Happiness And Depression In The Necklace
Everyone has a different way of how they would like their life to be. Some are okay with being rich; some are okay with being middle class, and some are okay with living life paycheck to paycheck. Some people think that life is about the little things that make them happy. In “The Necklace,” the author develops a character named Mathilde Loisel, who is painted out to be a beautiful, middle-class housewife who is married to a clerk because she has no connections to the outside world. She is unhappy with the lifestyle she is living and wishes she had the lifestyle of a rich woman of high class. She feels she deserves a much more expensive and materialistic life than what she has. After being invited to a party and receiving a nice dress that her husband bought for her, she goes out and borrows a beautiful necklace that makes her feel like the woman she longs to be from a rich friend that she ends up losing by the end of the night. Instead of telling her friend she lost the necklace, she lies and decides to work and replace the necklace with one that looks very similar to the one her friend had loaned her. After ten years, she learns that the necklace she worked so hard and gave up everything for was only worth five hundred francs. Although something so little can give you moments of happiness, it can also give you years of depression.
Throughout the story, the reader can see that Mathilde Loisel is a beautiful woman that is very proud of her beauty and always thinks of herself as one who should be showered with luxurious and materialistic things. As the story takes place in the 19th century, the woman used their wonderful looks to get around or get what they would desire in life. Mathilde always daydreams of fancy dresses and jewelry and imagines herself being envied by others as if she had those nice things. Her high pride makes her oblivious to what she does have; a husband who is truly devoted to her. As the story goes on we know that herself and her husband gets invited to a dinner from Mrs. George Ramponneau where she receives this beautiful dress for 400 francs from her husband, but instead of being happy she now is upset because she doesn’t have any jewelry and that she will look bland without any. Her husband suggests that she borrows some jewelry from her rich friend Mrs. Forrestier, which she did… The night of the party Mathilde Loisel was the center of attention. “She was prettier than anyone else, stylish, graceful, smiling, and wild with joy. All the men saw her, asked her name, sought to be introduced.” Everything she always dreamed of finally came to reality the night of the party and Mathilde Loisel felt great. Once the party ended and Loisel got home she realized that the necklace was gone, she does not confess to her friend that she lost it, but instead out of her own pride she lies. Ten years later after working so hard to repay the necklace she lost she runs into her friend at the park who doesn’t even recognize her. Here is where she decides to tell her longtime friend about what really happened to the necklace, simply out of the pride she has accomplished. So we can tell that from the beginning to the end of the story, Mathilde Loisel has changed tremendously because of something as small as a necklace. Something so little destroyed her life.

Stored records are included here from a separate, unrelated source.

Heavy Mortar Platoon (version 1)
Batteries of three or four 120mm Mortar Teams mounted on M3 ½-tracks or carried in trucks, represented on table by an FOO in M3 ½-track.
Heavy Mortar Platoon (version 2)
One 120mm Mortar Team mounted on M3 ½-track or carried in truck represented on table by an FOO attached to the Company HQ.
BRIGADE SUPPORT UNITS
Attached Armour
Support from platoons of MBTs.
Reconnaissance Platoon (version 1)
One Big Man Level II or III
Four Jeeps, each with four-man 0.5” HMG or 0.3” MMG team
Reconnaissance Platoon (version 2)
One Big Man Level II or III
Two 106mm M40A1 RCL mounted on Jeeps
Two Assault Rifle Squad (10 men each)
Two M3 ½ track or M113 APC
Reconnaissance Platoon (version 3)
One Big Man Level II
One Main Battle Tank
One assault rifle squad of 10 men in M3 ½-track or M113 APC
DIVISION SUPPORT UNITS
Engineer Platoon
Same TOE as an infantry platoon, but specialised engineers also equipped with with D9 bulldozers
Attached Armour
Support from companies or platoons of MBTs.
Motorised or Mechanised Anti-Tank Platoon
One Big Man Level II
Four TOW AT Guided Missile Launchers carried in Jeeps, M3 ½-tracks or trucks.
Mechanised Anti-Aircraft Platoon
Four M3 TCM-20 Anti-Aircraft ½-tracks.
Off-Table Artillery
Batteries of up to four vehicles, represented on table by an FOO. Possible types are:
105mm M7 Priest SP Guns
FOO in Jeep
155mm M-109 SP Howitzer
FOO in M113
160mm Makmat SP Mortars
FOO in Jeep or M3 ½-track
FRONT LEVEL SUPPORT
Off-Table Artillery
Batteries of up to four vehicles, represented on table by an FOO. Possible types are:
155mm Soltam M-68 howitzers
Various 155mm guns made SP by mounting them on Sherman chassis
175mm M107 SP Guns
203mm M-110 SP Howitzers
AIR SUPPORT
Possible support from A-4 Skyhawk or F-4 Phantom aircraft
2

Mathilde’s life took a change for the worst after the loss of the necklace. Namely, because instead of swallowing her pride as mentioned, owning into this fact, and confess to her friend, she decides to take matters into her own hands which didn’t turn out great. She goes out of her way to replace the necklace and, as a result, went into complete financial ruin. She then came to know the life of poverty, and what it’s like to be a low-class woman. Knowing that the debt must be paid off, the servant they had was dismissed, they changed their flat; they took a garret under the roof. Not only did her life take a change for the worse, but so did her husband’s because he also worked to pay the necklace off as well. He went on to invest his inheritance and gave up all his belongings. Mathilde had to take jobs and work harder than she had ever done before. The hard work and sacrifice reflected in her face and daily actions. She looked old now, she had become like all the other strong, hard, coarse women of poor households. Her hair was badly done, her skirts were awry, her hands were red and nasty. Her beauty disappeared, and she became an angry and ugly person. We know that all of this was unnecessary. The jewels she had borrowed ended up being costume jewelry and didn’t really need to be replaced. The shock came here being the reader as we never get to learn Mathilde’s reaction as the ending comes to an abrupt stop when the truth is revealed by her friend.

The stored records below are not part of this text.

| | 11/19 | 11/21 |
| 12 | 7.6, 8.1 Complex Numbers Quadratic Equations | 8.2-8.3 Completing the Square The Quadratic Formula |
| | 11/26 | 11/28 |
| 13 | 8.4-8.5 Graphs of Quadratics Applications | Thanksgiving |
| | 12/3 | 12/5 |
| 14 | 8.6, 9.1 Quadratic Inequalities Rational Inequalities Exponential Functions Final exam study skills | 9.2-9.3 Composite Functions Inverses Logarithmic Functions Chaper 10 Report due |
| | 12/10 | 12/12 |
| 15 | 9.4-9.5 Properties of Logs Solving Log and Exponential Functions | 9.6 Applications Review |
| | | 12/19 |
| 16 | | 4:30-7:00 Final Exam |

As expressed, although something so little can give you moments of happiness, it can also give you years of depression. We can clearly see how Mathilde’s pride, attitude, and overview of life greatly change because of a necklace. Her materialism was the reason she got herself in the debt in the first place. If she wasn’t so superficial she wouldn’t have gotten herself in the ordeal of even wanting an expensive-looking necklace, which when she lost would have to be replaced at great cost. Her life would have been so much better if she had just appreciated the life she was given, considering she wasn’t a low-class woman, she was a middle-class beautiful woman with a husband. She didn’t think about that, so because she looked forward to having all the nice things, she learned what it was like to live as a low-class woman which she greatly regretted later in life. How would her life have been if she didn’t lose the necklace? Or just appreciate the life she was given? The moral of the story; just appreciate what you have because it can get taken away in the blink of an eye.